EXECUTIVE SUMMARY

Software Considerations in Airborne Systems and Equipment Certification, better known as DO-178C, has in recent years become the de facto standard for avionics software development.

As its title implies, DO-178C doesn’t specify a specific software process. Instead, it creates a flexible development framework designed to lead to system certification by relevant authorities. DO-178C specifies software lifecycle process objectives, along with activities for meeting those objectives. It also provides guidance for tailoring process objectives and activities to the level of safety the software must provide and for collecting evidence to show the process objectives have been met.

While DO-178C focuses on the software development process, it has implications at the system level, as well. In particular, the software requirements process is directly impacted by the system requirements process, which dictates the high-level software requirements.

This guide describes ten requirements engineering (RE) best practices aerospace organizations can apply to help assure their avionic software complies with DO-178C. The accompanying checklist is meant to help those organizations embed these best practices, both within their RE process and in the minds of their engineers.

1. DOCUMENT YOUR PROCESS FOR REQIRMENTS ANALYSIS AND REVIEW

Paragraph 5.1 of DO-178C provides guidance for the software requirements process. It’s first two recommendations are:

• “The system functional and interface requirements that are allocated to software should be analyzed for ambiguities, inconsistencies and undefined conditions.”
• “Inputs to the software requirements process detected as inadequate or incorrect should be reported as feedback to the input source processes for clarification or correction.”

Since DO-178C focuses on building software processes that assure adequate safety, it’s a good idea to have solid, well-documented system-level RE processes feeding your software processes. You should be able to show certification authorities you have standardized, repeatable processes that comply with their standards.

Your requirements analysis process documentation should provide an overview of the process and a description of each step. Describe the steps in terms of entry and exit criteria, procedures, tools to be used in your analysis, and any data or reports that are to
be produced.

Further recommendations for this process will be provided throughout the remainder of this guide.

2. DEFINE YOUR METHODS FOR ASSURING REQUIREMENTS TRACEABILITY

To comply with DO-178, your software requirements and design processes must demonstrate traceability. High-level software requirements must trace to system requirements. Low-level software requirements to high-level requirements, and so forth.

It’s important to plan how you will do this and to be able to show how you do it.

Decide what tool or tools you are going to use to maintain and demonstrate traceability. All commercially available requirements management (RM) tools have facilities for this. If you choose such a tool, be sure you understand its traceability mechanisms.

If you use a custom-built database or document-based RM system, your organization must define its own requirements traceability system.
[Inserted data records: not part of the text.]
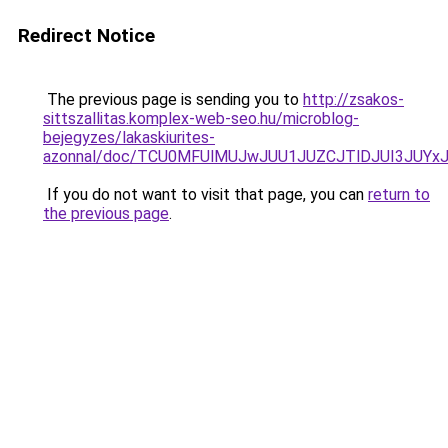
Redirect Notice
The previous page is sending you to
http://zsakos-
sittszallitas.komplex-web-seo.hu/microblog-
bejegyzes/lakaskiurites-
azonnal/doc/TCU0MFUlMUJwJUU1JUZCJTlDJUI3JUY
If you do not want to visit that page, you can
return to
the previous page
.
Typically, this is done by assigning a “unique identifier” number or code to each requirement and building tables or matrices that demonstrate the traceability of each requirement —both upward to its original source requirement and downward to the verification process

Learn how QVscribe can transform your design process.

Download a PDF copy of this guide.

3. DEFINE YOUR CRITERIA FOR EVALUATING REQUIREMENTS

Another DO-178C “activity” (or requirement), from paragraph 5.1.2, drives several of the best practices in this document: “The high-level requirements should conform to the Software Requirements Standards and be verifiable and consistent.”

To assure that your requirements are consistent, you need to define your criteria for evaluating requirements.

These criteria should include rules for the use of imperatives like shall, will, must and should—which of these are allowed and what each means in the context of the requirements document. Your criteria will also specify:

• The form and placement of unique identifiers in requirement statements
• Any templates to be used in forming requirement statements
• Words to avoid or to use with caution due to their tendency to introduce ambiguity
• How rationale and other explanation should be separated from the requirement statement

If you use a requirements analysis software tool, it will likely come initialized with a default set of evaluation criteria. You should adjust these settings to match your organization’s own criteria.

You may need to reference applicable documents. For example, your organization might decide to base your analysis criteria on those listed in the INCOSE Guide for Writing Requirements. Or you might adopt the Easy Approach to Requirements Syntax (EARS) as templates for your requirement statements. If so, you should reference those documents in your process documentation.

Some of the best practices that follow provide additional criteria for evaluating requirements.